O nome disso é indisciplina, e se resolve com cadeia. “O que está ocorrendo é o modelo típico de 63: meia dúzia de sindicalistas radicais insuflando a tropa”, disse ao Estadão deste sábado o tenente-brigadeiro da reserva Sérgio Ferolla, ex-presidente do Superior Tribunal Militar. Naquele ano, os sargentos tomaram a Rádio Nacional, cortaram as ligações telefônicas de Brasília com o País e prenderam oficiais e um ministro do Supremo Tribunal Federal. O movimento foi reprimido pelo Exército, que prendeu 600 sargentos. Ainda no Estadão: “Outro oficial lembrou que não se pode dar aumento diferenciado aos controladores. ‘Do contrário, daqui a pouco o mecânico do radar também vai querer’. Para ele, as Forças Armadas passam por uma crise. ‘A insatisfação é grande. Praça e oficial ganham pouco e vivemos uma fuga de quadros experientes para outras carreiras’.”

Despreocupados
E como o governo estava preparado para enfrentar um dos mais graves incidentes militares em mais de quatro décadas?
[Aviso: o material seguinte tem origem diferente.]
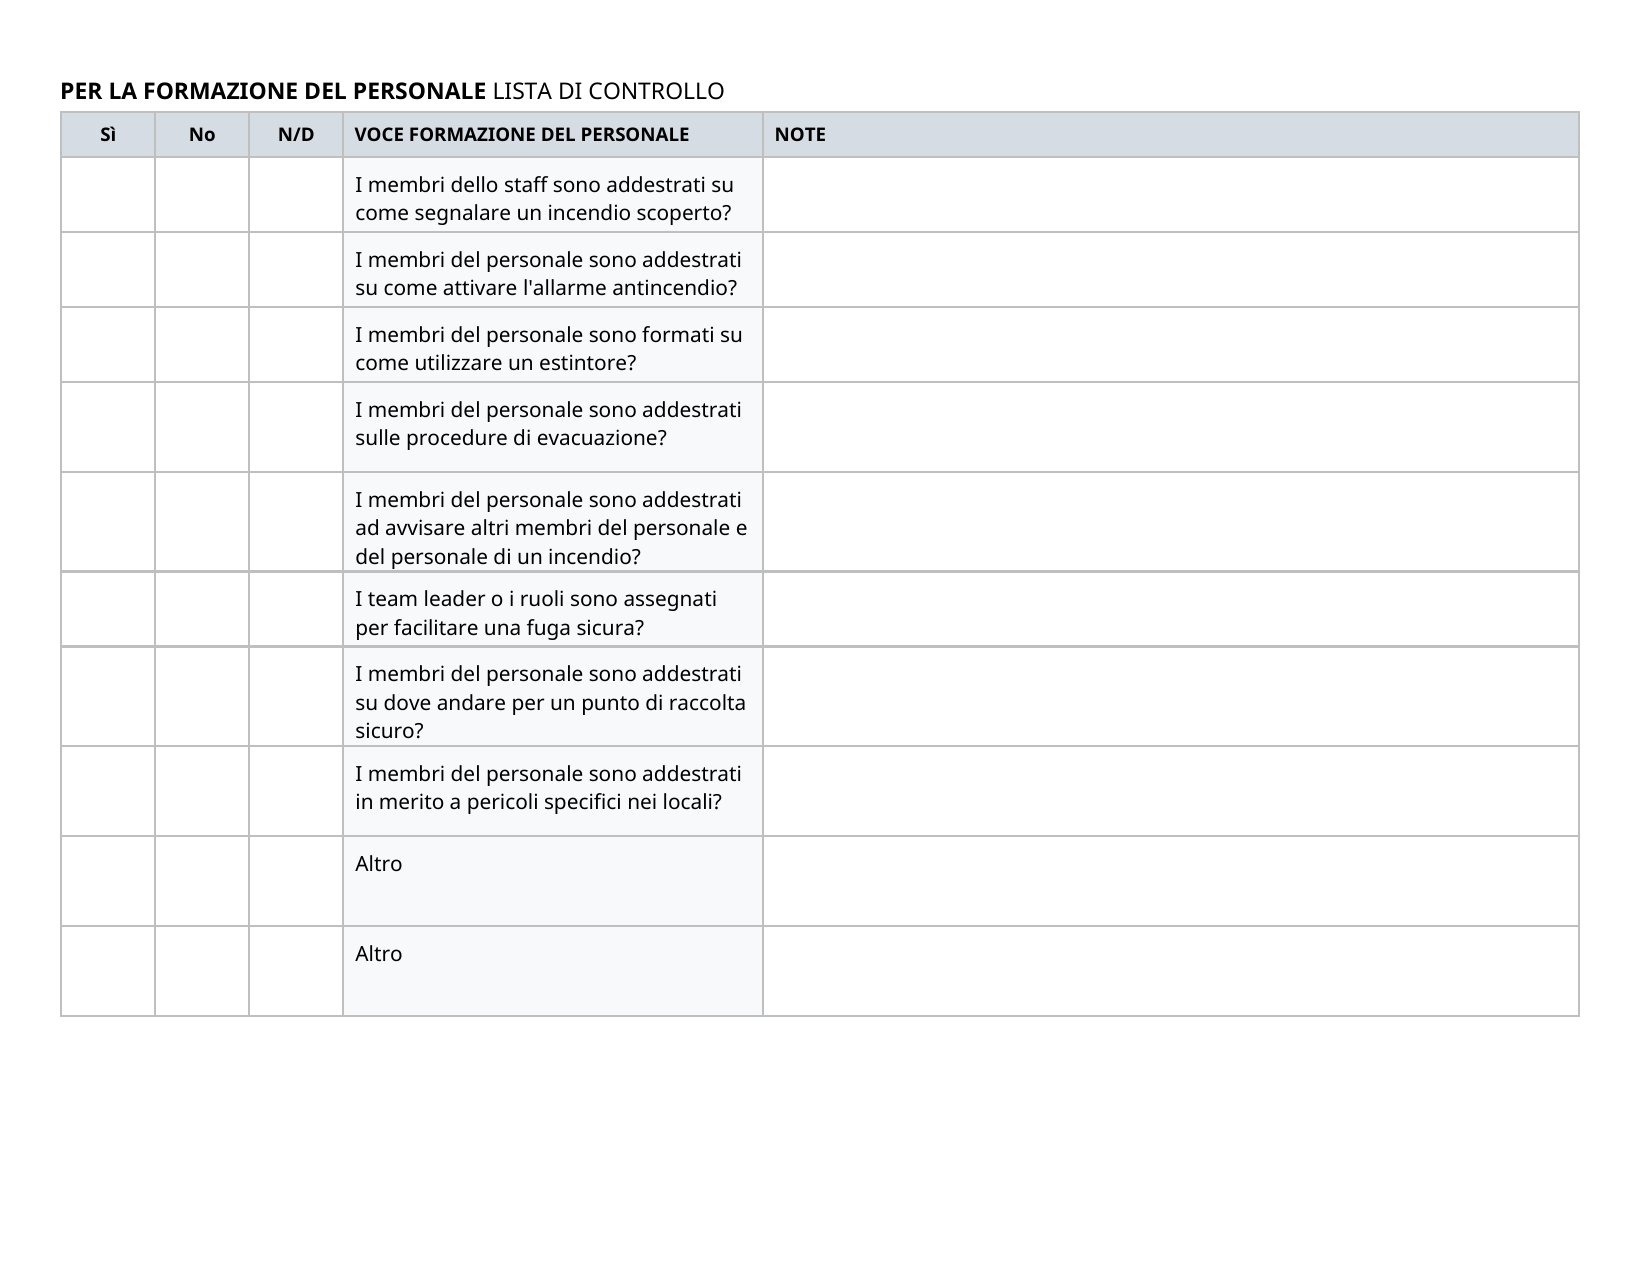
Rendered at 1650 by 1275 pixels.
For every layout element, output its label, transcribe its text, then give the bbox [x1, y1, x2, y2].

table_cell [62, 648, 154, 745]
table_cell [250, 473, 342, 570]
table_cell [250, 383, 342, 471]
table_cell [764, 837, 1578, 925]
table_cell [250, 158, 342, 231]
table_cell [764, 473, 1578, 570]
table_cell Altro [344, 927, 762, 1015]
table_cell [62, 573, 154, 645]
table_cell [156, 648, 248, 745]
table_cell I membri del personale sono addestrati in merito a pericoli specifici nei locali? [344, 747, 762, 835]
table_cell [764, 927, 1578, 1015]
table_cell [250, 573, 342, 645]
table_cell [764, 747, 1578, 835]
table_cell [764, 233, 1578, 306]
table_cell [156, 927, 248, 1015]
table_cell I team leader o i ruoli sono assegnati per facilitare una fuga sicura? [344, 573, 762, 645]
table_cell [156, 747, 248, 835]
table_cell I membri del personale sono addestrati su come attivare l'allarme antincendio? [344, 233, 762, 306]
table_cell [764, 573, 1578, 645]
table_header VOCE FORMAZIONE DEL PERSONALE [344, 113, 762, 156]
table_header N/D [250, 113, 342, 156]
table_cell [250, 308, 342, 381]
table_cell [250, 648, 342, 745]
table_cell [764, 308, 1578, 381]
table_cell [62, 233, 154, 306]
table_cell [62, 837, 154, 925]
table_cell Altro [344, 837, 762, 925]
table_cell I membri dello staff sono addestrati su come segnalare un incendio scoperto? [344, 158, 762, 231]
table_cell [156, 837, 248, 925]
table_cell [62, 158, 154, 231]
table_cell [250, 233, 342, 306]
table_cell [156, 383, 248, 471]
table_cell [250, 927, 342, 1015]
table_header Sì [62, 113, 154, 156]
table_cell [156, 573, 248, 645]
table_cell [764, 648, 1578, 745]
table_cell [250, 747, 342, 835]
table_cell [62, 308, 154, 381]
text PER LA FORMAZIONE DEL PERSONALE LISTA DI CONTROLLO [60, 75, 1590, 106]
table_cell [764, 158, 1578, 231]
table_cell [156, 308, 248, 381]
table_cell [62, 747, 154, 835]
table_cell [156, 158, 248, 231]
table_cell [156, 233, 248, 306]
table_cell I membri del personale sono addestrati ad avvisare altri membri del personale e del personale di un incendio? [344, 473, 762, 570]
table_cell I membri del personale sono formati su come utilizzare un estintore? [344, 308, 762, 381]
table_cell [764, 383, 1578, 471]
table_cell [250, 837, 342, 925]
table_cell [62, 927, 154, 1015]
table_cell [156, 473, 248, 570]
table_cell [62, 383, 154, 471]
table_cell I membri del personale sono addestrati sulle procedure di evacuazione? [344, 383, 762, 471]
table_cell [62, 473, 154, 570]
table_header No [156, 113, 248, 156]
table_cell I membri del personale sono addestrati su dove andare per un punto di raccolta sicuro? [344, 648, 762, 745]
table_header NOTE [764, 113, 1578, 156]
O Estadão narra direitinho: “O mais sério desafio dos últimos meses, na vida do País — que, embora tenha durado menos de cinco horas, foi encarado como uma grave insurreição de militares — pegou a cúpula do governo inteiramente desmobilizada. Antes que o ministro Paulo Bernardo conseguisse o compromisso, já no final da noite, não havia no Distrito Federal uma única autoridade de primeiro escalão. O presidente Luiz Inácio Lula da Silva estava a caminho de Washington, e o vice, José Alencar, em Belo Horizonte. O ministro da Defesa, Waldir Pires, havia saído no meio da tarde para o Rio e estava no início da noite paralisado em um aeroporto enquanto o movimento grevista se espalhava pelos Estados. Também estavam fora de Brasília o ministro da Justiça, Tarso Genro e a ministra da Casa Civil, Dilma Rousseff, além dos ministros Paulo Bernardo, do Planejamento, e Walfrido dos Mares Guia, das Relações Institucionais. Nem com os diretores da Agência Nacional da Aviação Civil (Anac) se podia contar: eles também tinham viajado e não conseguiram voltar.”
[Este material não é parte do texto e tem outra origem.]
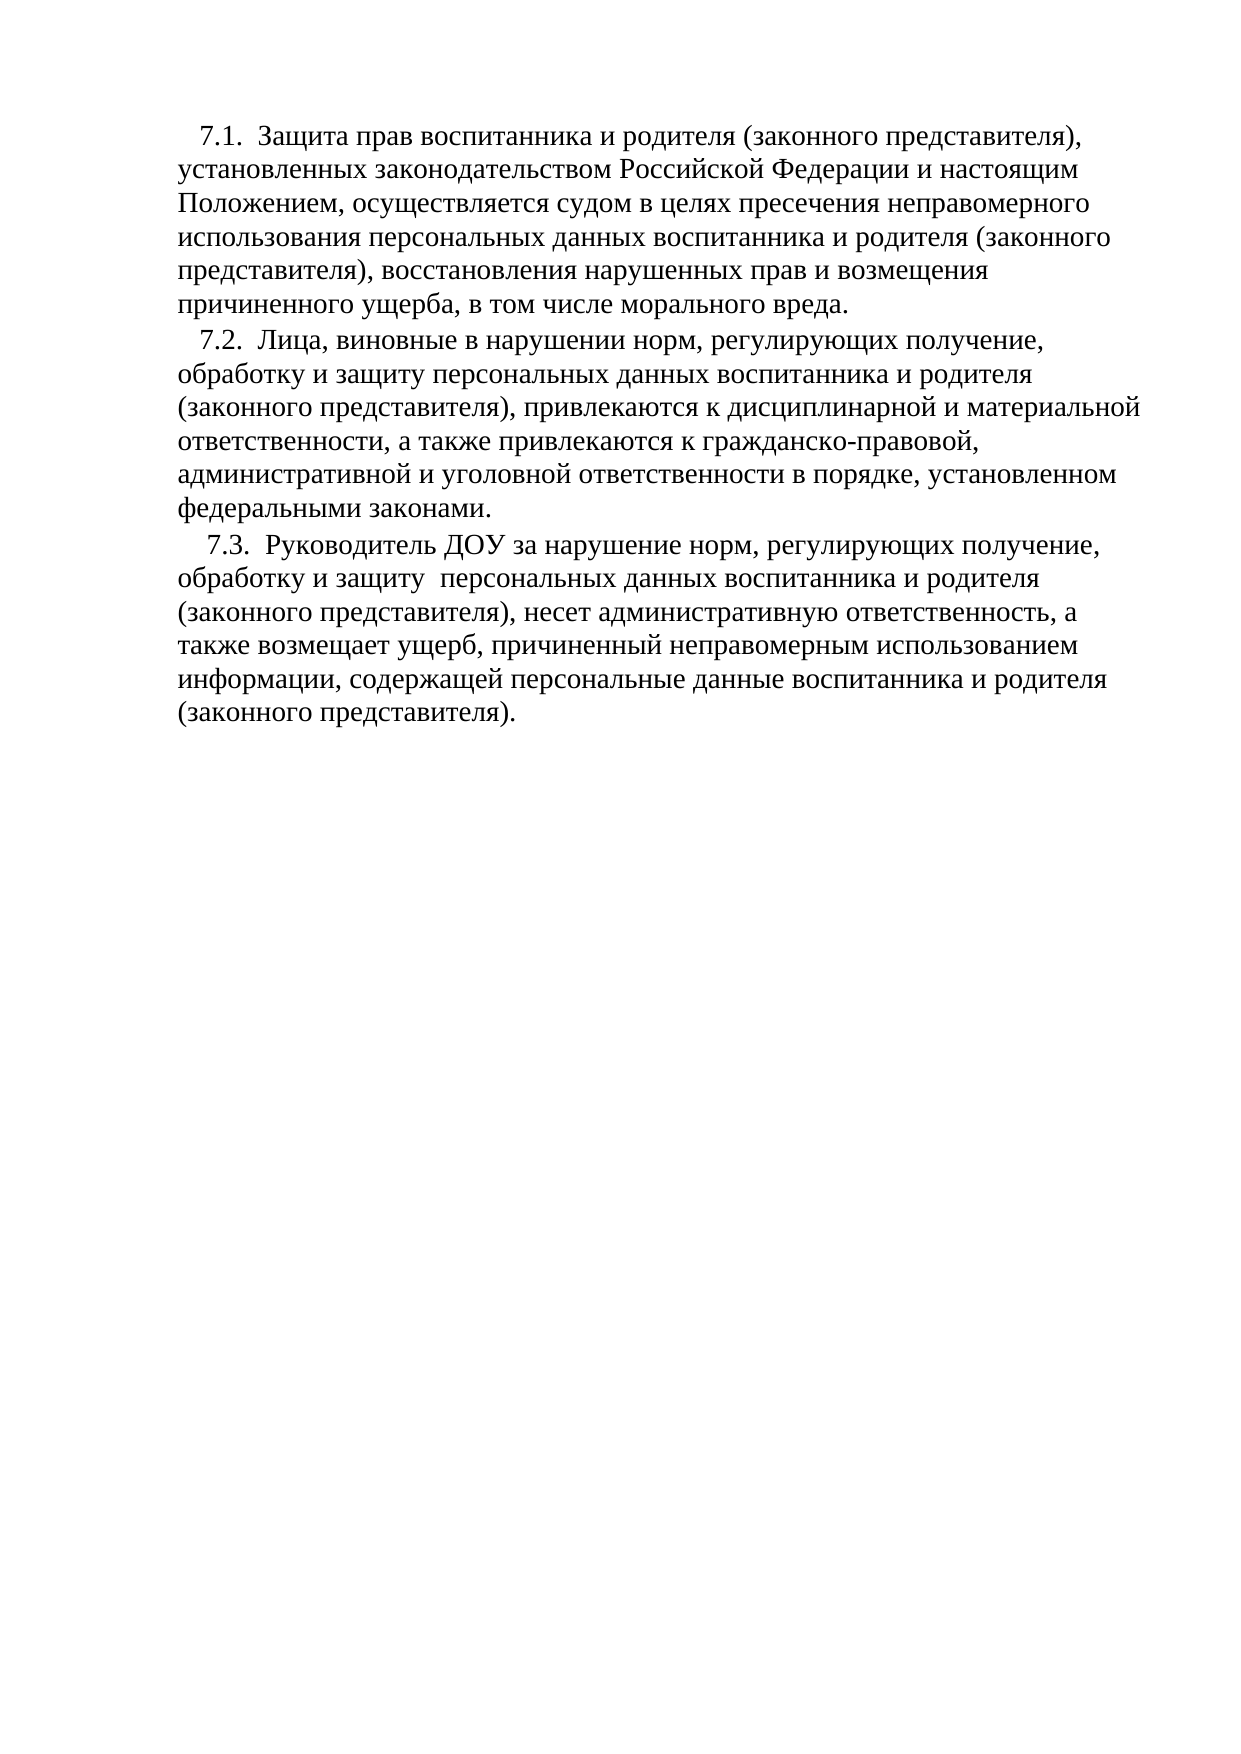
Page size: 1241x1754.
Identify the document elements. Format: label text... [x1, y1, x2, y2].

text 7.1. Защита прав воспитанника и родителя (законного представителя), установленных законодательством Российской Федерации и настоящим Положением, осуществляется судом в целях пресечения неправомерного использования персональных данных воспитанника и родителя (законного представителя), восстановления нарушенных прав и возмещения причиненного ущерба, в том числе морального вреда. [177, 118, 1152, 319]
text 7.2. Лица, виновные в нарушении норм, регулирующих получение, обработку и защиту персональных данных воспитанника и родителя (законного представителя), привлекаются к дисциплинарной и материальной ответственности, а также привлекаются к гражданско-правовой, административной и уголовной ответственности в порядке, установленном федеральными законами. [177, 322, 1152, 524]
text 7.3. Руководитель ДОУ за нарушение норм, регулирующих получение, обработку и защиту персональных данных воспитанника и родителя (законного представителя), несет административную ответственность, а также возмещает ущерб, причиненный неправомерным использованием информации, содержащей персональные данные воспитанника и родителя (законного представителя). [177, 527, 1152, 728]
Eis aí. Depois de seis longos e penosos meses de crise, mesmo com o anúncio da mobilização dos controladores em todo o país, não havia uma miserável autoridade de primeiro escalão em Brasília. Só não digo que o governo teve o que mereceu porque os maiores prejudicados foram os passageiros e porque, sob nenhuma hipótese, aceito rebelião militar — como sabem, sou contra o direito de greve para funcionalismo público, em qualquer função. Tanto menos acho aceitável desordem promovida por militares.
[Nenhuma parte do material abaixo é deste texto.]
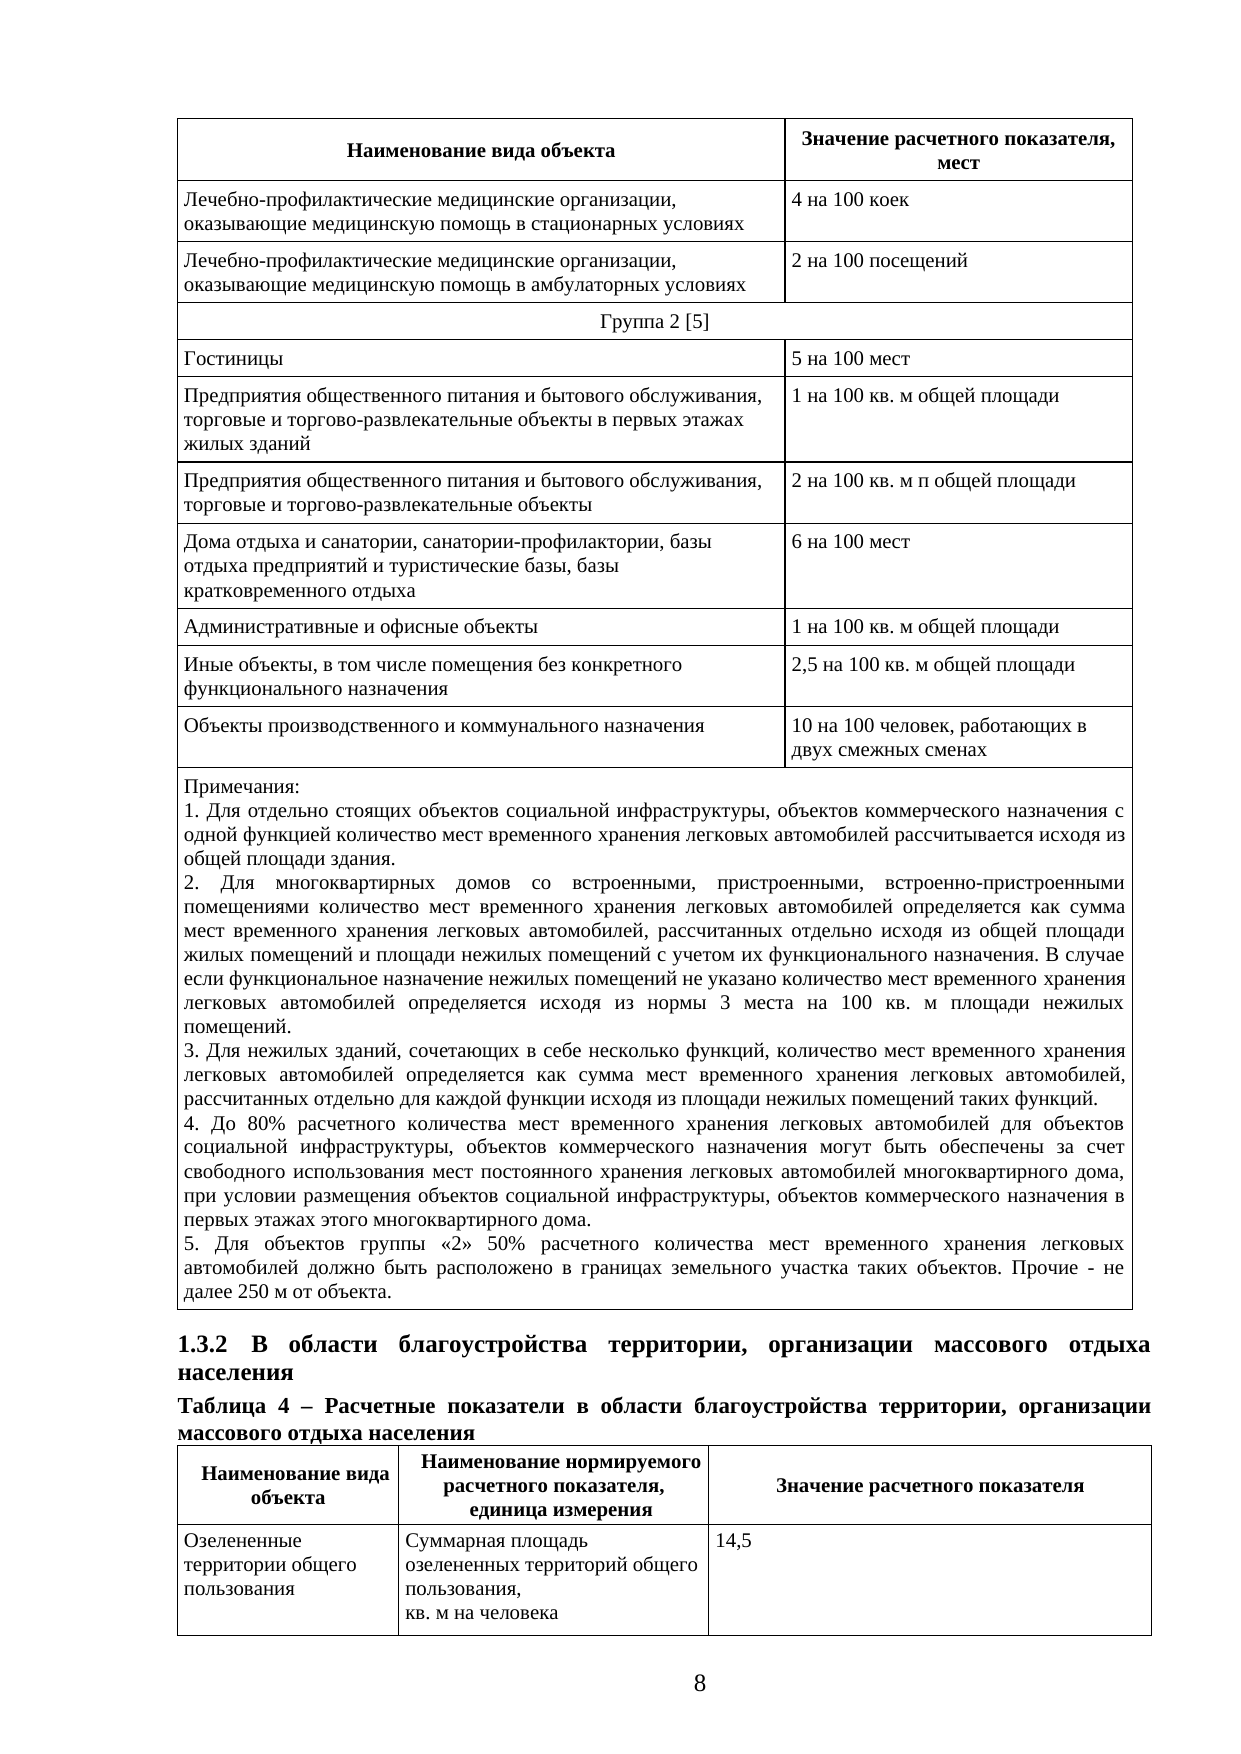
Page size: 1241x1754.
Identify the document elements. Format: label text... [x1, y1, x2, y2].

table_cell Объекты производственного и коммунального назначения [178, 707, 784, 767]
table_cell 2 на 100 кв. м п общей площади [786, 463, 1132, 522]
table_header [399, 1446, 708, 1524]
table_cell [399, 1525, 708, 1635]
table_cell 4 на 100 коек [786, 181, 1132, 241]
table_cell Группа 2 [5] [178, 303, 1132, 339]
table_cell Лечебно-профилактические медицинские организации, оказывающие медицинскую помощь в стационарных условиях [178, 181, 784, 241]
table_header Наименование вида объекта [178, 1446, 398, 1524]
table_header Наименование вида объекта [178, 119, 784, 180]
subtitle В области благоустройства территории, организации массового отдыха населения [177, 1329, 1152, 1386]
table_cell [178, 1525, 398, 1635]
table_cell 10 на 100 человек, работающих в двух смежных сменах [786, 707, 1132, 767]
table_cell 1 на 100 кв. м общей площади [786, 609, 1132, 644]
table_cell 2,5 на 100 кв. м общей площади [786, 646, 1132, 706]
table_cell 1 на 100 кв. м общей площади [786, 377, 1132, 461]
table_cell Иные объекты, в том числе помещения без конкретного функционального назначения [178, 646, 784, 706]
table_cell 14,5 [709, 1525, 1151, 1635]
table_cell Предприятия общественного питания и бытового обслуживания, торговые и торгово-развлекательные объекты [178, 463, 784, 522]
text Таблица 4 – Расчетные показатели в области благоустройства территории, организации массового отдыха населения [177, 1392, 1152, 1445]
table_cell 6 на 100 мест [786, 524, 1132, 607]
table_cell Дома отдыха и санатории, санатории-профилактории, базы отдыха предприятий и туристические базы, базы кратковременного отдыха [178, 524, 784, 607]
table_cell Предприятия общественного питания и бытового обслуживания, торговые и торгово-развлекательные объекты в первых этажах жилых зданий [178, 377, 784, 461]
table_header Значение расчетного показателя, мест [786, 119, 1132, 180]
table_cell 5 на 100 мест [786, 340, 1132, 376]
table_cell Административные и офисные объекты [178, 609, 784, 644]
table_cell Лечебно-профилактические медицинские организации, оказывающие медицинскую помощь в амбулаторных условиях [178, 242, 784, 302]
table_cell Гостиницы [178, 340, 784, 376]
table_header Значение расчетного показателя [709, 1446, 1151, 1524]
table_cell Примечания: 1. Для отдельно стоящих объектов социальной инфраструктуры, объектов коммерческого назначения с одной функцией количество мест временного хранения легковых автомобилей рассчитывается исходя из общей площади здания. 2. Для многоквартирных домов со встроенными, пристроенными, встроенно-пристроенными помещениями количество мест временного хранения легковых автомобилей определяется как сумма мест временного хранения легковых автомобилей, рассчитанных отдельно исходя из общей площади жилых помещений и площади нежилых помещений с учетом их функционального назначения. В случае если функциональное назначение нежилых помещений не указано количество мест временного хранения легковых автомобилей определяется исходя из нормы 3 места на 100 кв. м площади нежилых помещений. 3. Для нежилых зданий, сочетающих в себе несколько функций, количество мест временного хранения легковых автомобилей определяется как сумма мест временного хранения легковых автомобилей, рассчитанных отдельно для каждой функции исходя из площади нежилых помещений таких функций. 4. До 80% расчетного количества мест временного хранения легковых автомобилей для объектов социальной инфраструктуры, объектов коммерческого назначения могут быть обеспечены за счет свободного использования мест постоянного хранения легковых автомобилей многоквартирного дома, при условии размещения объектов социальной инфраструктуры, объектов коммерческого назначения в первых этажах этого многоквартирного дома. 5. Для объектов группы «2» 50% расчетного количества мест временного хранения легковых автомобилей должно быть расположено в границах земельного участка таких объектов. Прочие - не далее 250 м от объекта. [178, 768, 1132, 1309]
table_cell 2 на 100 посещений [786, 242, 1132, 302]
Volto à questão da crise. Depois de muito gogó e caos nos aeroportos, nenhuma solução no horizonte. Até que os controladores decidiram: “Ninguém voa mais; quem está no céu desce, mas quem está no chão não sobe”. E então o nosso sindicalista, aquele gênio saído do povo, aquele demiurgo que tanto se jacta de ser um exímio negociador, teve uma idéia brilhante: “E se a gente aceitar tudo o que eles estão pedindo?” Algum áulico deve ter respondido: “Boa idéia, presidente!” E assim foi feito. Imaginem este senhor enfrentando uma daquelas crises financeiras que costumavam varrer o mundo de tempos em tempos na década passada. Convenham: com Lula, não é preciso que ninguém especule contra o Brasil. Ele sozinho já é um adversário e tanto. Não há mal que outros possam nos fazer de que o governo do PT não se ocupe primeiro.

Daqui a alguns anos (vejam o meu otimismo), olharemos para estes dias com olhos bem mais severos. Entendo por que os petistas deploram tanto a área econômica do governo. Não que possa estar imune a críticas. Ocorre que elas sempre são feitas por razões viciosas. Eliminem a gestão macroeconômica, que ao menos consegue ser convencional e manter a estabilidade, e vejam o que sobra: um histórico melancólico de aviltamento das instituições, de retrocesso, de que o aparelhamento vergonhoso do Estado é a face mais visível. O que faltava a Lula? Uma crise militar. Já não falta. Os anões do jornalismo áulico adoram atacar as privatizações havidas no governo FHC. Pensem, por exemplo, na importância que a economia da informação assumiu nestes dias e agora imaginem a ex-gigante Telebras loteada pela companheirada. Estaríamos nos comunicando por meio de tambor e sinais de fumaça.

Os controladores fizeram chantagem, quebraram a hierarquia, insuflaram a indisciplina e levaram o que queriam. Sob o patrocínio de Lula e seus valentes. Não se enganem: o sindicato entrou nas Forças Armadas.